Il faut imaginer l’effarement sur le visage du jeune homme. La stupeur céda la place à l’incompréhension, puis à un rougissement d’une violence inouïe lorsqu’il comprit qui il avait appelée “ma petite”, à qui il avait donné un pourboire, et surtout, à qui il avait confessé ses pires faiblesses.

« Vous… Vous êtes… » Il recula jusqu’à heurter un massif de fougères. « C’est une mascarade indigne, Mademoiselle ! » s’écria-t-il, la fierté blessée prenant le dessus.

« C’était une nécessité, Monsieur ! » rétorqua-t-elle avec la même fougue. « Et c’est la seule façon que j’ai trouvée pour voir l’homme derrière le courtisan ! »

Ils se dévisagèrent, respirant fort, au milieu des orchidées et des effluves de terre humide. La colère de Daniel vacilla lorsqu’il croisa le regard de Suzanne. Il n’y lut aucune moquerie. Seulement un soulagement immense, et une lueur de véritable admiration.

« J’ai fait soigner votre cheval, » murmura-t-elle, un léger sourire adoucissant enfin ses traits. « Mais je vous interdis de monter dessus. Votre domaine en Picardie a peut-être besoin d’être sauvé, mais le mien a besoin d’un homme qui sait de quoi il parle quand il regarde un champ de blé. Et qui sait avouer ses peurs. »

Il regarda la pièce de un franc posée sur le bois brut. Puis, lentement, le Vicomte de Carrières se mit à rire. Un rire de capitulation, de soulagement et de joie absolue.

« Puis-je au moins récupérer ma pièce ? » demanda-t-il en s’avançant. « Je suis, après tout, au bord de la ruine. »
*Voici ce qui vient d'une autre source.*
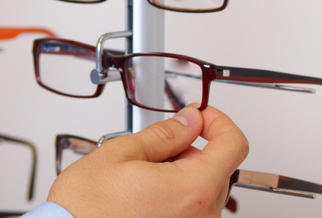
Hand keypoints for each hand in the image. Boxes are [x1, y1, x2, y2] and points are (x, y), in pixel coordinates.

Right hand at [47, 105, 248, 217]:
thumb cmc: (87, 206)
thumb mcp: (121, 153)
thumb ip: (163, 134)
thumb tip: (189, 121)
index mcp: (193, 187)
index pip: (234, 144)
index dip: (218, 121)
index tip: (198, 115)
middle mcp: (203, 214)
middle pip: (217, 167)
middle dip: (190, 147)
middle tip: (153, 143)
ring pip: (202, 187)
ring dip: (179, 171)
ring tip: (139, 172)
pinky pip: (191, 207)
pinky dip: (174, 192)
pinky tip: (142, 191)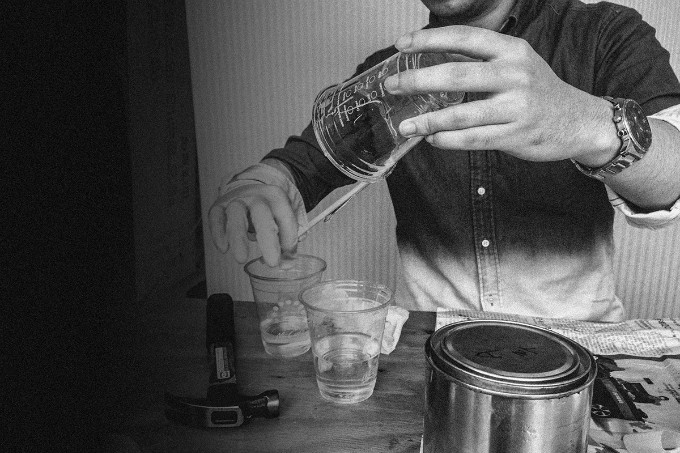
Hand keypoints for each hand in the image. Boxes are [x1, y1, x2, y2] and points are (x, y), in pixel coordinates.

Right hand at [208, 181, 299, 266]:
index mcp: (276, 197)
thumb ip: (288, 241)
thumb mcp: (283, 219)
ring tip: (241, 258)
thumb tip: (287, 264)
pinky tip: (223, 248)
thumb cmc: (268, 211)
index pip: (285, 216)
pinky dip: (218, 232)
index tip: (288, 256)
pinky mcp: (219, 206)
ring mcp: (236, 200)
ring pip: (236, 214)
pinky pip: (216, 217)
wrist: (247, 191)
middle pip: (261, 212)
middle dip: (267, 238)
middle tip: (272, 262)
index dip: (289, 237)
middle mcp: (256, 196)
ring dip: (239, 237)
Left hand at [383, 26, 616, 164]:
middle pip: (457, 74)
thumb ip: (480, 58)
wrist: (579, 120)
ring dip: (428, 120)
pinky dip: (448, 140)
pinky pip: (474, 139)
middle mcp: (515, 74)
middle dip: (418, 80)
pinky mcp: (516, 135)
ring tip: (405, 125)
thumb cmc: (537, 90)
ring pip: (462, 114)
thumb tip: (431, 56)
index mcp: (511, 49)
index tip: (401, 44)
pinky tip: (431, 138)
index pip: (464, 37)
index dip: (429, 39)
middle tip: (391, 86)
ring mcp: (516, 106)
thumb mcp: (516, 62)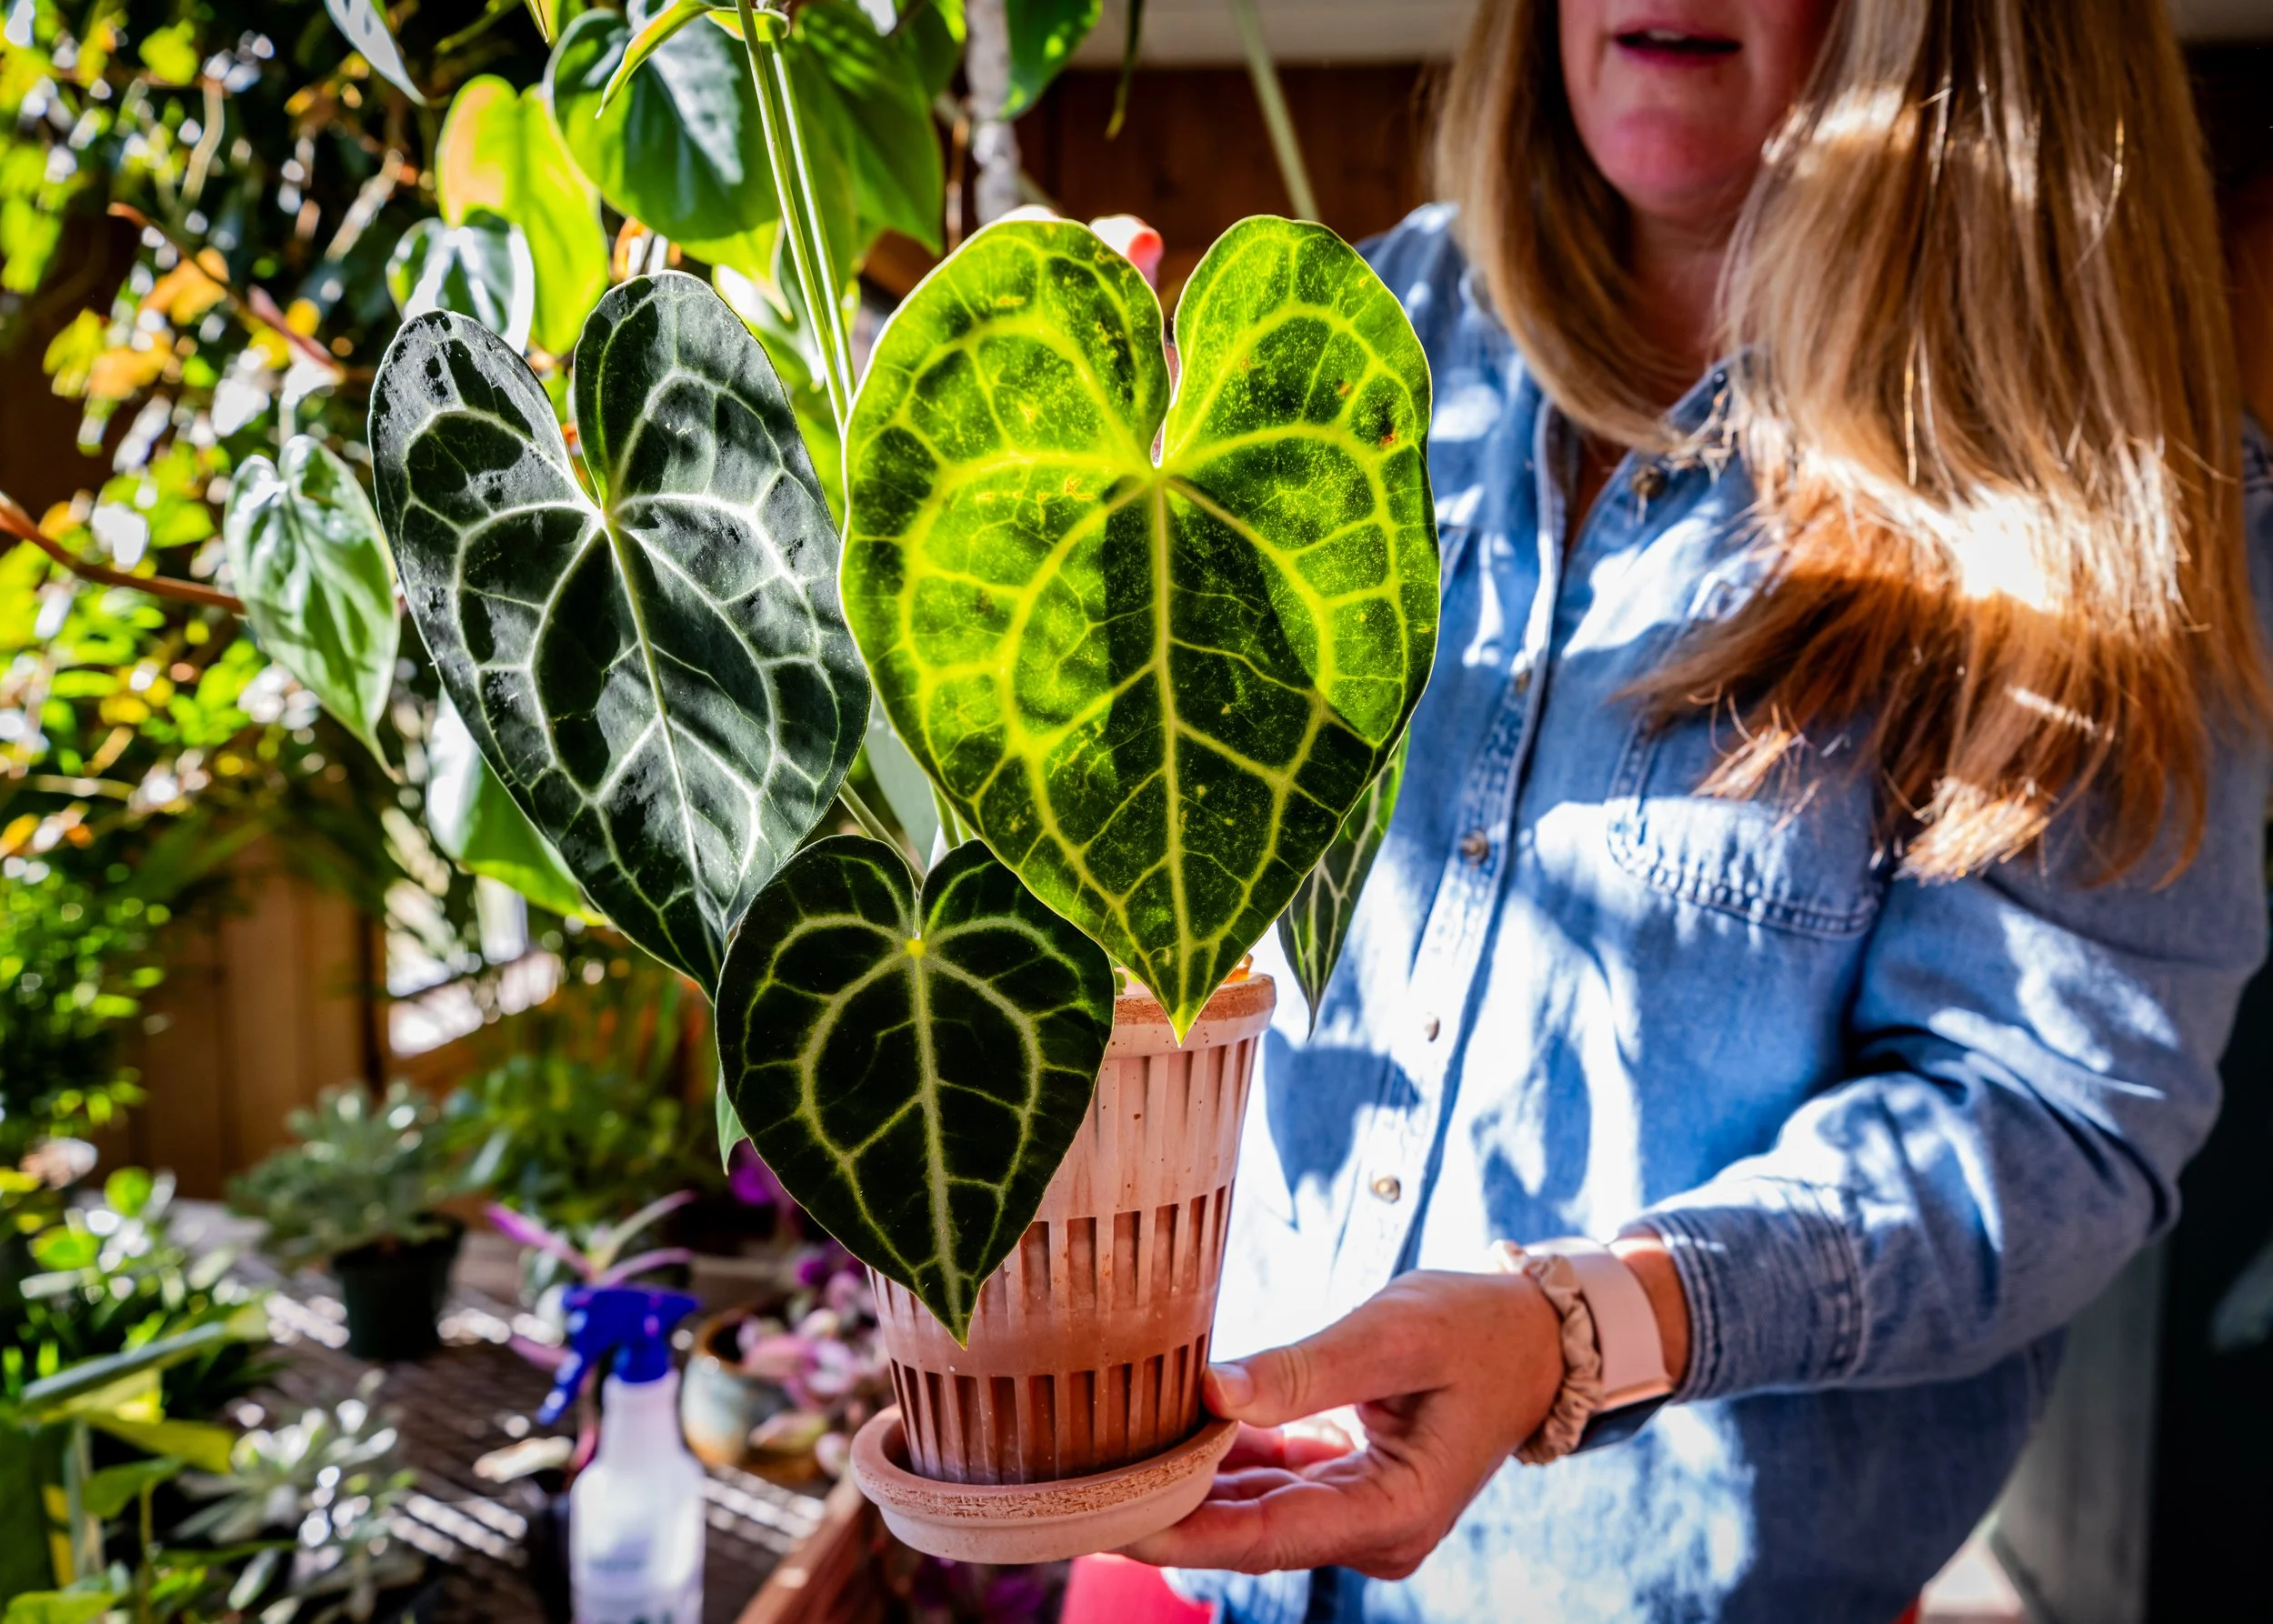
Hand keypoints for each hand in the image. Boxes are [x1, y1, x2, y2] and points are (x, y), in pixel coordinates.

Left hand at [1118, 1269, 1564, 1580]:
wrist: (1535, 1339)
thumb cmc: (1475, 1329)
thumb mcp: (1395, 1334)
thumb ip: (1305, 1368)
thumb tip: (1211, 1393)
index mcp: (1394, 1514)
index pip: (1262, 1537)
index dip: (1179, 1531)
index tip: (1105, 1516)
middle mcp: (1373, 1533)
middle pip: (1246, 1534)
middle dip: (1163, 1512)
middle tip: (1073, 1489)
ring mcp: (1359, 1516)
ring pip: (1250, 1511)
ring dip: (1185, 1485)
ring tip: (1099, 1458)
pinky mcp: (1346, 1487)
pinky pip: (1269, 1484)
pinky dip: (1221, 1461)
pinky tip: (1165, 1431)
« Jamais, » répondit Suzanne en la reprenant pour la glisser dans son corsage. « C’est le prix de votre arrogance. Et c’est le premier investissement que nous ferons ensemble. »

Et voilà comment, chers lecteurs, en ce mois de juin 1819, un jeune homme plein de dettes fit l’erreur la plus coûteuse de sa vie — un franc, ce n’est pas rien ! — pour finalement remporter non seulement le plus beau domaine de la région, mais surtout, la seule femme en France capable de lui tenir tête, les mains dans la terre et le cœur grand ouvert.

L’Histoire ne dit pas si le Vicomte l’appela de nouveau “ma petite”, mais si ce fut le cas, je vous garantis que ce ne fut jamais plus sur le ton d’un maître s’adressant à sa servante.

L’histoire ci-dessus est une compilation et n’est pas une histoire vraie.